Records in a dataset
__________

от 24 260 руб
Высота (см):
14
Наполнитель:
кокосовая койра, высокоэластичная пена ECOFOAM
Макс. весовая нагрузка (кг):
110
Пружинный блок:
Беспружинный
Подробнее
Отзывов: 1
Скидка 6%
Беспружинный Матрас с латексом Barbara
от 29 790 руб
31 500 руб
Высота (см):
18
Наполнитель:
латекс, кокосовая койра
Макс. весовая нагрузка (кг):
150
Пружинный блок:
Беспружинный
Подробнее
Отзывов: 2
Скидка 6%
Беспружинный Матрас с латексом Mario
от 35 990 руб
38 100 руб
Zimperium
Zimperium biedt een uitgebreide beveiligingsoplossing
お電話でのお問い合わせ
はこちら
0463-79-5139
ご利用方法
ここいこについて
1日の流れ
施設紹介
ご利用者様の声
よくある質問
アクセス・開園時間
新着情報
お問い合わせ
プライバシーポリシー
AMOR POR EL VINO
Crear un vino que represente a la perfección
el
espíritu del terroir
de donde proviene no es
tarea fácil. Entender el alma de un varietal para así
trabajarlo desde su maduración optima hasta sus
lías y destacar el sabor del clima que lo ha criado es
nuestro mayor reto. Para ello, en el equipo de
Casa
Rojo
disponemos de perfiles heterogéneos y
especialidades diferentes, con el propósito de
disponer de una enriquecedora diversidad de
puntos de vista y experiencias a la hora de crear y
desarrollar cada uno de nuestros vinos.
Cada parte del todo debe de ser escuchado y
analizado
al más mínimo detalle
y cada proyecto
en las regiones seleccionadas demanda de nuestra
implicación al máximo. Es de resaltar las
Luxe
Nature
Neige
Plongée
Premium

__________

| YOUR OBJECTIVE |
Reproduce the listing above, substituting "рублей" for each occurrence of "руб" and leaving everything else unchanged.

| RESPONSE TO THE TASK |
от 24 260 рублей
Высота (см):
14
Наполнитель:
кокосовая койра, высокоэластичная пена ECOFOAM
Макс. весовая нагрузка (кг):
110
Пружинный блок:
Беспружинный
Подробнее
Отзывов: 1
Скидка 6%
Беспружинный Матрас с латексом Barbara
от 29 790 рублей
31 500 рублей
Высота (см):
18
Наполнитель:
латекс, кокосовая койра
Макс. весовая нагрузка (кг):
150
Пружинный блок:
Беспружинный
Подробнее
Отзывов: 2
Скидка 6%
Беспружинный Матрас с латексом Mario
от 35 990 рублей
38 100 рублей
Zimperium
Zimperium biedt een uitgebreide beveiligingsoplossing
お電話でのお問い合わせ
はこちら
0463-79-5139
ご利用方法
ここいこについて
1日の流れ
施設紹介
ご利用者様の声
よくある質問
アクセス・開園時間
新着情報
お問い合わせ
プライバシーポリシー
AMOR POR EL VINO
Crear un vino que represente a la perfección
el
espíritu del terroir
de donde proviene no es
tarea fácil. Entender el alma de un varietal para así
trabajarlo desde su maduración optima hasta sus
lías y destacar el sabor del clima que lo ha criado es
nuestro mayor reto. Para ello, en el equipo de
Casa
Rojo
disponemos de perfiles heterogéneos y
especialidades diferentes, con el propósito de
disponer de una enriquecedora diversidad de
puntos de vista y experiencias a la hora de crear y
desarrollar cada uno de nuestros vinos.
Cada parte del todo debe de ser escuchado y
analizado
al más mínimo detalle
y cada proyecto
en las regiones seleccionadas demanda de nuestra
implicación al máximo. Es de resaltar las
Luxe
Nature
Neige
Plongée
Premium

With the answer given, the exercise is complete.